Atlantic storm 'Xynthia' leaves dozens dead in France
Atlantic storm Xynthia whipped through western Europe at the weekend, leaving at least 50 dead on the western coast of France. French President Nicolas Sarkozy unveiled three million euros in government aid during a visit to the affected areas.
The eastward-moving Atlantic storm dubbed “Xynthia” left devastation in its wake as it passed through western Europe at the weekend, leaving dozens dead and half a million without electricity.
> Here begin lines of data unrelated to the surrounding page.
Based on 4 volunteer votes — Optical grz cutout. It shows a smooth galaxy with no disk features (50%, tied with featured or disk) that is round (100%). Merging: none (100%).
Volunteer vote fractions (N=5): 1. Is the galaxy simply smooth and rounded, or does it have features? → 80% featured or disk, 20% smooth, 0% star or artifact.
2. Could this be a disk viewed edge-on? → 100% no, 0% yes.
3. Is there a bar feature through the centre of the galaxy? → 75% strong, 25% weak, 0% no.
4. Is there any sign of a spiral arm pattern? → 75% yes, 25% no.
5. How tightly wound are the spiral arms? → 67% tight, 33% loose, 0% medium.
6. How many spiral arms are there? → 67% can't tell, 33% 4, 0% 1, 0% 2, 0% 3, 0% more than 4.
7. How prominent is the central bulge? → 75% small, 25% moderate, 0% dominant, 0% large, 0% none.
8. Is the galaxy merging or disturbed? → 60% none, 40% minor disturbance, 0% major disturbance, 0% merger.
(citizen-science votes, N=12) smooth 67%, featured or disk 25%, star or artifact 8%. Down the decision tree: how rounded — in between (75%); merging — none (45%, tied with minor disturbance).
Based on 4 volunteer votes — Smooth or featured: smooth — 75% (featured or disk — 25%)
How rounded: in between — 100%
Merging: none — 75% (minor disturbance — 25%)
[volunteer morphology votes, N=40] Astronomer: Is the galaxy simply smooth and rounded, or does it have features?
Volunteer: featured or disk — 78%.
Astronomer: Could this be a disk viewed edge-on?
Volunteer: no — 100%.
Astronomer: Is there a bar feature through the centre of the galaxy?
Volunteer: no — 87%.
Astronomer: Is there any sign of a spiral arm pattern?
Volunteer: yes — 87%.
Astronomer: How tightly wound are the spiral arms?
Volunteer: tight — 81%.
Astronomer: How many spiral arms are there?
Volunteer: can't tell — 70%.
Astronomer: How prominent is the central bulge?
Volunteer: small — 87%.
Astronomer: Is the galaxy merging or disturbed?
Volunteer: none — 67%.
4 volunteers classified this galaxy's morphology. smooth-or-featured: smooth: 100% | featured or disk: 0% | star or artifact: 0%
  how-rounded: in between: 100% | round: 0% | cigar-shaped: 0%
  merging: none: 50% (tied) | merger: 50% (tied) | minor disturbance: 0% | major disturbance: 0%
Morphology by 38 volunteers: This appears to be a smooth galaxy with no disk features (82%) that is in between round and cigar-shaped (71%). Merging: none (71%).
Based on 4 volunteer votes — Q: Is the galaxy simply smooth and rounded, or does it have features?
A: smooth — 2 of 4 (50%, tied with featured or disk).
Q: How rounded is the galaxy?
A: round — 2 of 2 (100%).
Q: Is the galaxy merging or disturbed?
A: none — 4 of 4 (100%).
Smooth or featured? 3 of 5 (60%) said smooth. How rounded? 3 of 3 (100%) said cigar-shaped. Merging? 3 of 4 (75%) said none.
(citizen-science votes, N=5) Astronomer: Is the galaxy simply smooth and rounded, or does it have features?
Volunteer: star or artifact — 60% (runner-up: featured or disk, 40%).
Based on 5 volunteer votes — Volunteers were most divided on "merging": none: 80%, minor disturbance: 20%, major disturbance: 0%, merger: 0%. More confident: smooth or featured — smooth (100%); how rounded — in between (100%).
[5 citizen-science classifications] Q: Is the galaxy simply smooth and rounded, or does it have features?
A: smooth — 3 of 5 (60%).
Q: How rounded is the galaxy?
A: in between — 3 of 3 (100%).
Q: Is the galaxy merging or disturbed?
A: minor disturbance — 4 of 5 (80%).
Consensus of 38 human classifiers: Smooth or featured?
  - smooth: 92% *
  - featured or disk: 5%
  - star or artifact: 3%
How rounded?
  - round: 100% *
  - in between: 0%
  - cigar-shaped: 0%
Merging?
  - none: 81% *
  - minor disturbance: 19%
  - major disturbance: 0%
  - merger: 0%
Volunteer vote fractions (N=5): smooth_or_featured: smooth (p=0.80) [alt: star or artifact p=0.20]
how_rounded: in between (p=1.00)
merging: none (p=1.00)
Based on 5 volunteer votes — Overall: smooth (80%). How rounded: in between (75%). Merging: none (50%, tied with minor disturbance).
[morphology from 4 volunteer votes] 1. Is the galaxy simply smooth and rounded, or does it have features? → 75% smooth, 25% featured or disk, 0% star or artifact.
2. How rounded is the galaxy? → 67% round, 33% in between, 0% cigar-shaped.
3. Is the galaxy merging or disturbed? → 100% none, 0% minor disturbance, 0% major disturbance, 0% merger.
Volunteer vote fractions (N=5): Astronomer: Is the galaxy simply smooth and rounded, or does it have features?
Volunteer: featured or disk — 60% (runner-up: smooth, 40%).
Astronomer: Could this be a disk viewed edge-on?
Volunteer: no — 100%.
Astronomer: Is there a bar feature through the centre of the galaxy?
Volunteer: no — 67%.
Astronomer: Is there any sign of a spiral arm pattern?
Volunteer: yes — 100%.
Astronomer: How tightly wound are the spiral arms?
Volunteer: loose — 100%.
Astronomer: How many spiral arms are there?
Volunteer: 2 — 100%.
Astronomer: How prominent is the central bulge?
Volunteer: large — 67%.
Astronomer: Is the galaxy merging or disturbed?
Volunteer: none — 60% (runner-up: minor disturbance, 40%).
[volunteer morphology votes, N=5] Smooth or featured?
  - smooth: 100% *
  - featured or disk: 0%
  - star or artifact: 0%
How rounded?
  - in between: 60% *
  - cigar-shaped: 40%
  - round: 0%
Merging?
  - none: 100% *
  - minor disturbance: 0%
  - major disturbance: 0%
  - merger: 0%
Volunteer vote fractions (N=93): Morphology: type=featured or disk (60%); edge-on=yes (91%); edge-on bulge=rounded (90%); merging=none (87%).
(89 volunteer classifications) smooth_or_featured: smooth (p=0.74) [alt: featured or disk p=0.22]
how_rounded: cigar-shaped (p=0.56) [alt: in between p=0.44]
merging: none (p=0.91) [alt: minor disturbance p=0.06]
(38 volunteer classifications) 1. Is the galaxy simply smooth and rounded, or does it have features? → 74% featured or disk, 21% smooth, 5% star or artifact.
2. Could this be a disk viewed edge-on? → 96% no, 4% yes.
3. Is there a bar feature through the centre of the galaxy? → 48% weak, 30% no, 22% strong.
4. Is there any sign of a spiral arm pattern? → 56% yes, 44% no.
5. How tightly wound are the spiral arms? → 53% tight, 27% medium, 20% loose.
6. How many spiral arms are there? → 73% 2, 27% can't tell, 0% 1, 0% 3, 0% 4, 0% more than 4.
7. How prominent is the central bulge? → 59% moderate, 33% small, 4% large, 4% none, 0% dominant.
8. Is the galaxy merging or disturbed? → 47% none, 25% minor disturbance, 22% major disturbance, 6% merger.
French coastal towns in the regions of Vendee and Charente Maritime were the worst hit with heavy rains and gusts of winds uprooting trees and street signs. At least 50 people were killed in the floods in France, with a number of others missing.
FRANCE 24 correspondent, Nicolas Germain, reporting from the picturesque western town of La Faute-sur-Mer, said: “Even as late as Monday morning – over twelve hours after the storm passed through France, the roads are still flooded and the streets are filled with debris. Some still have no electricity; there are dozens of fire trucks, which are sending out rescue teams to conduct searches.”
Local residents waited on rooftops until help arrived.
Jean-Pierre, a resident of La-Faute-sur-Mer, told AFP that he and his wife woke in the night to find water pouring up the stairs, filling the house in less than half-an-hour.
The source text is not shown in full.